### Extracted page text data
Start of Block
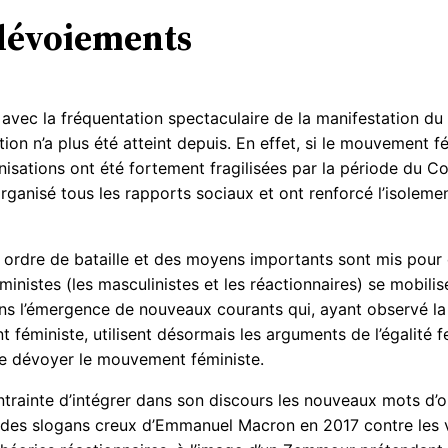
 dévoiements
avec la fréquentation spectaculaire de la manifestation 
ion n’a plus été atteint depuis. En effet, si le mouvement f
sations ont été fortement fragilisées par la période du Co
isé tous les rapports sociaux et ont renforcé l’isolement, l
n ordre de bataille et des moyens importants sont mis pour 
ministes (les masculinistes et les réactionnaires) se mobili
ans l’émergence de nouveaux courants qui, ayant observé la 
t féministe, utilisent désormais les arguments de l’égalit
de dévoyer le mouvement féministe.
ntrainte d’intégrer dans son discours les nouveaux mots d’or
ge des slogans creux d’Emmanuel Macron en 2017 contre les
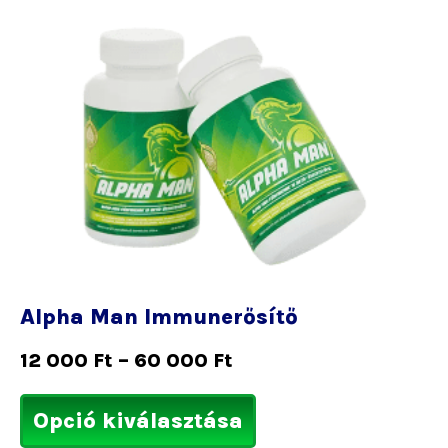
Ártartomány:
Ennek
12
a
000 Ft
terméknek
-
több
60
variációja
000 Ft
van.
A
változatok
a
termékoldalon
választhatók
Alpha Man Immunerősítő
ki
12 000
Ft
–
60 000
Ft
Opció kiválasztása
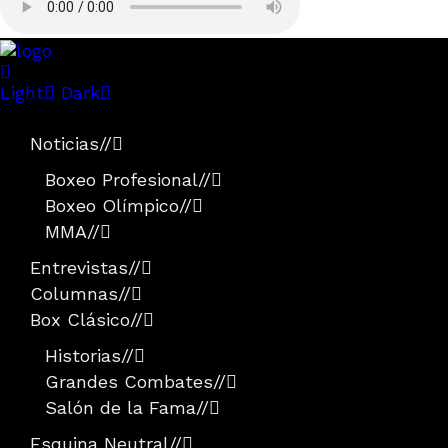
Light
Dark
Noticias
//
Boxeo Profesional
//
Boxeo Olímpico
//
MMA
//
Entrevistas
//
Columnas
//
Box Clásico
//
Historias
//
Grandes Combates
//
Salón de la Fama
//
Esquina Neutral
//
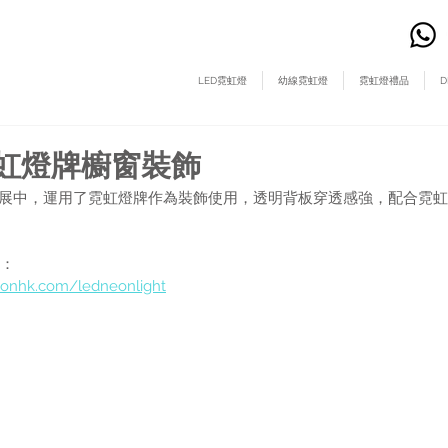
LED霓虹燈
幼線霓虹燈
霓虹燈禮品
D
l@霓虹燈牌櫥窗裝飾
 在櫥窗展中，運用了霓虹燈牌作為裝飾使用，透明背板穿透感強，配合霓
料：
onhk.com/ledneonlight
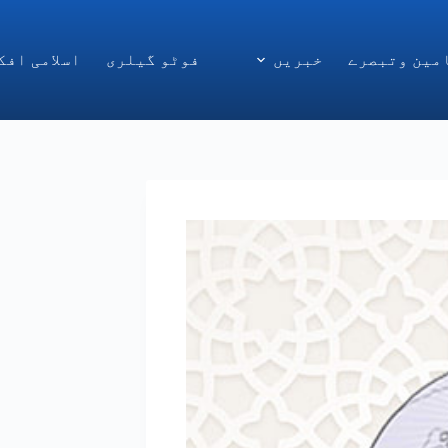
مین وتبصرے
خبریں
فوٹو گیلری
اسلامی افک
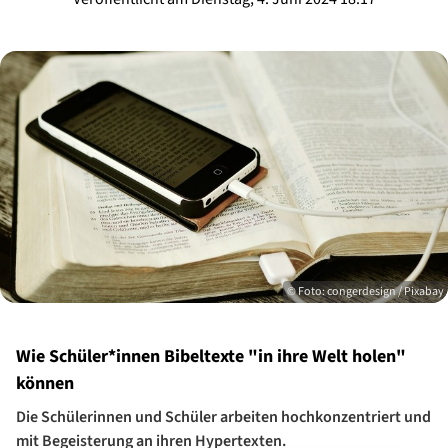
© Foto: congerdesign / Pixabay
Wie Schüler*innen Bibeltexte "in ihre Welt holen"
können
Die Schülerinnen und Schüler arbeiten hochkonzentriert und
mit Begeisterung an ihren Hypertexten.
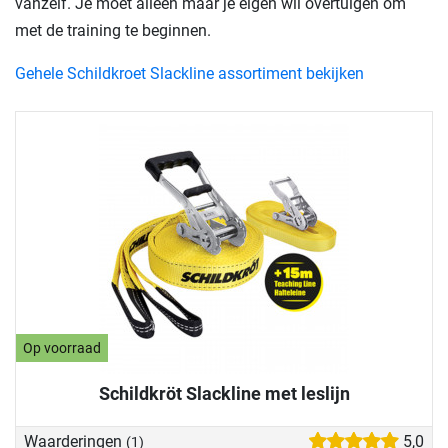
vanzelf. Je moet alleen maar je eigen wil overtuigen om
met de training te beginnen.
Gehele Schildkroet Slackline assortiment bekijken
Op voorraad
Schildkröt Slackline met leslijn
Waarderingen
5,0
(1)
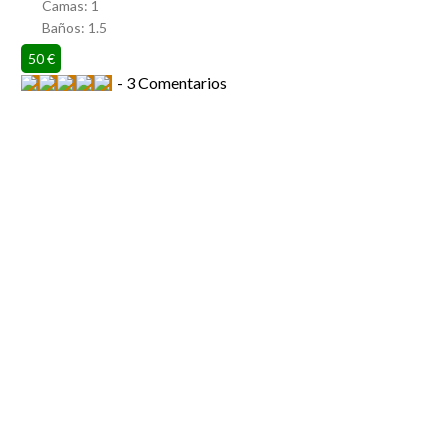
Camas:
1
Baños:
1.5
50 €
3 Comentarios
End of Block
### Work instruction
Within the entries above, work out how many lines contain the word "Schüler". The number alone is the answer.

### Reply
2